§ **TASKS AND EXERCISES**:
[1] At which university was the address on collaborative science communication delivered?
[2] Carry on the address about radical collaboration in science communication, starting after its final sentence.

Plenary address at PCST-10 (10th conference of the International Network on Public Communication of Science and Technology), Malmö University, Malmö, Sweden, June 25, 2008.  A slightly abbreviated version of this was delivered.

I. The question, and some distinctions

Should science communication be collaborative?  There are two ways to understand this question, and so also two very different reactions to it.  One reaction is that science writing already is very collaborative.  Scientific articles are typically co-written by labs or by other collections of colleagues, because most experiments cannot be done by just one person; scientific discoveries are now typically made by several or many people cooperating.  So, of course science communication should be collaborative.

The other reaction understands me to be talking about collaboration in the wiki sense, or what I call radical collaboration.  And to that question there are typically mixed reactions.  On the one hand, what Wikipedia has done is very exciting, and if scientists can tap into the same sort of collaboration, perhaps great things will result.  On the other hand, scientists and scholars in general are very suspicious of the notion that anybody can edit our words.  Many scholars scoff at Wikipedia's motto—"you can edit this page"—as incontrovertible evidence that it cannot be very reliable.

The question I am interested in is actually the latter one: should science communication be radically collaborative?  So let me define this piece of jargon.  Collaboration is radical if it goes beyond two or more people merely working together.  In addition, the collaborators are self-selecting; they determine what they are going to do, and are not assigned their roles.  Finally, there is equal ownership or equal rights over the resulting work, or in other words, there is no "lead author."

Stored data
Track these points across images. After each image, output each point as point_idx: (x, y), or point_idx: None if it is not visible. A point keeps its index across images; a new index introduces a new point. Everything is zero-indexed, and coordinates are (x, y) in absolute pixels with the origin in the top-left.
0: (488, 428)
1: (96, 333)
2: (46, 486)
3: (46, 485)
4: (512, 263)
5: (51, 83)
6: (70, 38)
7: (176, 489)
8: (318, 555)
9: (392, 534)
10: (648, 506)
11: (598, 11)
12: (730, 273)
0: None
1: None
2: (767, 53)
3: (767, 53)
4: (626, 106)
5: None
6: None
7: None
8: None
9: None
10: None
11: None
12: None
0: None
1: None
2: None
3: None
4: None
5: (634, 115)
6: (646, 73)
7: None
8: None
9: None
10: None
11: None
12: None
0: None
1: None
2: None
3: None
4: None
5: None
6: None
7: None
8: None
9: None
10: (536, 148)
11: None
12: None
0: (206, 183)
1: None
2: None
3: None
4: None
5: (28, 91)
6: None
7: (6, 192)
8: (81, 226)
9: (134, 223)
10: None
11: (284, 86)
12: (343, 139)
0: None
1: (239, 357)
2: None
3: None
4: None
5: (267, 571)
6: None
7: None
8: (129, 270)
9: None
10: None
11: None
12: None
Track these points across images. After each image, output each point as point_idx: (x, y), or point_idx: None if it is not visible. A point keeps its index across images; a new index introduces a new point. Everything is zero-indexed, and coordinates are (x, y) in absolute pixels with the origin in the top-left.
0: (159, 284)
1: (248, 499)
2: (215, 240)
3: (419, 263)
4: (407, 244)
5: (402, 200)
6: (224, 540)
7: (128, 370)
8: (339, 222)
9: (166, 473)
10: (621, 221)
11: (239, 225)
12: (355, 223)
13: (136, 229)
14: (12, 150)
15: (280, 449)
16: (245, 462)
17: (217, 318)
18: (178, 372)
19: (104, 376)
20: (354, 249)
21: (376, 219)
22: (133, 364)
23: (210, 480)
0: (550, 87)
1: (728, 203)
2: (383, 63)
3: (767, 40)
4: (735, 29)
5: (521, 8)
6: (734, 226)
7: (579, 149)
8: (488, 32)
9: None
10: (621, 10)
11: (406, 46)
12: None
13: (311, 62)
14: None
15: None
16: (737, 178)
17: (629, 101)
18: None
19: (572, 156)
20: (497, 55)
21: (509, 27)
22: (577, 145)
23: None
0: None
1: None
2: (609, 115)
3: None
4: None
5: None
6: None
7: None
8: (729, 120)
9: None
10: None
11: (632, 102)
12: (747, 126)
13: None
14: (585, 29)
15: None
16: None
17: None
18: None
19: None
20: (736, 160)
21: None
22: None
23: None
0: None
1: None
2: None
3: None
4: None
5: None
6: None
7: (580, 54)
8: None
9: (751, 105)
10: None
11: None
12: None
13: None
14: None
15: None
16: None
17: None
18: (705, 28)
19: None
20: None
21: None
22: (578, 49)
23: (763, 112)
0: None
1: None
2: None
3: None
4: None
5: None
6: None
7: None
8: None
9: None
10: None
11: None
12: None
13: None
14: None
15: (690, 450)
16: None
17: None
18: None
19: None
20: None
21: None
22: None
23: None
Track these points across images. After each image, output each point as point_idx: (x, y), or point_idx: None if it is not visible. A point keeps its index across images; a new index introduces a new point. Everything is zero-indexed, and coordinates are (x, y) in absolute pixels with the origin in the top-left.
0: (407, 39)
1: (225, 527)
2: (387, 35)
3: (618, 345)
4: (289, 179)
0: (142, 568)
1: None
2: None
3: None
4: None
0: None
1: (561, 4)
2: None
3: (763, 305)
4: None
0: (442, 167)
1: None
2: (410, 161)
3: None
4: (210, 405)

§ **ANSWERS FOR THE TASKS**:
[1] Malmö University, in Malmö, Sweden.

[2]
So, should science communication be radically collaborative?  I cannot give you any simple answer to this question, but I do want to say that radical collaboration is part of our future, and will probably result in some amazing new scientific resources.  I'll be asking how big a part of our future it should be—as well as what we should not expect radical collaboration to do.

But first, it will be useful to draw a distinction between two kinds of scientific communication: original and derivative.  Original communication is aimed at advancing knowledge in the field with never-before-published findings, discoveries, first-hand accounts, survey data, theories, arguments, proofs, and so forth.  Typically, such communication takes the form of papers in peer-reviewed journals and online pre-print services, as well as conference presentations, posters, and some other things.  By contrast, derivative communication merely sums up what is already known, and takes the form of news and encyclopedia articles, textbooks, and popular science books and magazines.

I don't pretend that the distinction between original and derivative communication, if one examines it carefully, is easy to make.  One reason that it is difficult is that, whenever one reports scientific and other scholarly findings, analysis almost inevitably occurs; and sometimes, an analysis can be as interesting, challenging, and pathbreaking as the findings reported on.  So I imagine that such interesting analysis can be a borderline case between original and derivative communication.

There is another reason the distinction is difficult.  Frequently, we want to criticize certain published papers, which purport to present original findings, as being almost wholly derivative—they do not really advance the field at all.  I am told that this happens much more than it should, in scientific publishing.  So I admit that sometimes, purportedly original communication is actually derivative.

In fact, I will admit something more: it is far from clear what constitutes an advance in any given field.  If someone merely deduces something from previously published experimental findings, is that an advance?  Sometimes, sometimes not.  If someone does an experiment that is only trivially different from any of many already-published experiments, and obtains similar results, is that an advance?  Not necessarily, it seems to me.  If someone merely applies an established paradigm to a domain of knowledge for the first time in a published article, is that an advance?  Perhaps; but perhaps not, if the application was simply obvious.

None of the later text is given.